*EXTRAIT*:

Des mots, toujours, pour en faire plus, en montrer plus, en dire long certes… commenter son espace temps en s’égosillant autour de l’aréole restreinte d’inconnus apathiques.
C’est facile tu sais, jouer une vie sur un quelconque refrain que nul ne prendra réellement au sérieux, sous l’entassement digital de nos vies bétonnées au stress et à la mouille sur écran plat. La seule marche à suivre pour ressentir de vraies émotions nous imposerait un sevrage permanent du désir numérique, autant dire l’impossible déconnexion. Reprendre le sens des réalités devient abracadabrant, un devon scintillant à la gloire fragile se faufile dans les débris anonymes déversés par flux constant sur nos blogs.

*SÉRIE DE CONSIGNES*:
a) Recopiez à l'identique le passage de l'extrait sur la vie numérique qui commence à « Des mots, toujours, pour » et se termine à « restreinte d’inconnus apathiques. ».
b) Reprenez l'extrait sur la vie numérique après sa dernière phrase et poursuivez-le.

*DONNÉES EXTRAITES*:
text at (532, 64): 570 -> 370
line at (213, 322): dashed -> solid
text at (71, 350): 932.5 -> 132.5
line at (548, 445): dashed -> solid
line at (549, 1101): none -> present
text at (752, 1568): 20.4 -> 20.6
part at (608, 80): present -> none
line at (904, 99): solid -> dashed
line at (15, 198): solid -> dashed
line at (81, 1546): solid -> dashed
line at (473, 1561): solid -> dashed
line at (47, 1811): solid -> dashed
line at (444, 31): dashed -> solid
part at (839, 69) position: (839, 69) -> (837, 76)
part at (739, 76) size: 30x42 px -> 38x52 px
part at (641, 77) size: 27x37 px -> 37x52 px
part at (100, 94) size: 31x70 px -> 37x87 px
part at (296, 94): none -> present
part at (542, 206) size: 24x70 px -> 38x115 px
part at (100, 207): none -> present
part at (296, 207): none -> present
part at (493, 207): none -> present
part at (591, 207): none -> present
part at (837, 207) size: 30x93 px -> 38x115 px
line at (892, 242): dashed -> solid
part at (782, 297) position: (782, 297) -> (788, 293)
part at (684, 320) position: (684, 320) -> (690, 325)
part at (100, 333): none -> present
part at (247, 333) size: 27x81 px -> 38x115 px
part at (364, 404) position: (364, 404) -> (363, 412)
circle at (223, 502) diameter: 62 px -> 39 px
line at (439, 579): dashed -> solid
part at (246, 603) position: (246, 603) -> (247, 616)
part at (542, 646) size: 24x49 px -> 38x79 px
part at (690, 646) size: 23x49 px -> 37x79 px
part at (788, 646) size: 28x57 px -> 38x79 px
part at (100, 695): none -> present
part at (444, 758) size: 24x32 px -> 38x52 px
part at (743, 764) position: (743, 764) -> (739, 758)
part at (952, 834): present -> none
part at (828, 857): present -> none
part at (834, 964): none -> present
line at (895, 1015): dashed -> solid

*RÉPONSES*:
a)
Des mots, toujours, pour en faire plus, en montrer plus, en dire long certes… commenter son espace temps en s’égosillant autour de l’aréole restreinte d’inconnus apathiques.

b)
Rassurant oui, mais l’emprise est forte, si forte, l’ambition démesurée et jamais rassasiée flingue le couple aussi vite qu’elle ne le conçoit. Rien ni résiste. Le raz de marée est bien trop rapide. Quand vous perdez le contrôle sur le fond, s’il en reste un, de vos sentiments : demandez vous ce que le virtuel a dévoré dans votre vie. Ta femme te trompe avec le pire inconnu et tu rêves de vierges lointaines qui apparaissent et s’évaporent en seul clic. Rien de tout çà ne nous apportera du bonheur.
Des primates dans un monde meilleur conçu pour des fréquentations à l’issue programmée, là dedans je suis ton meilleur avocat. Dire oui devient grotesque ou prodigieux.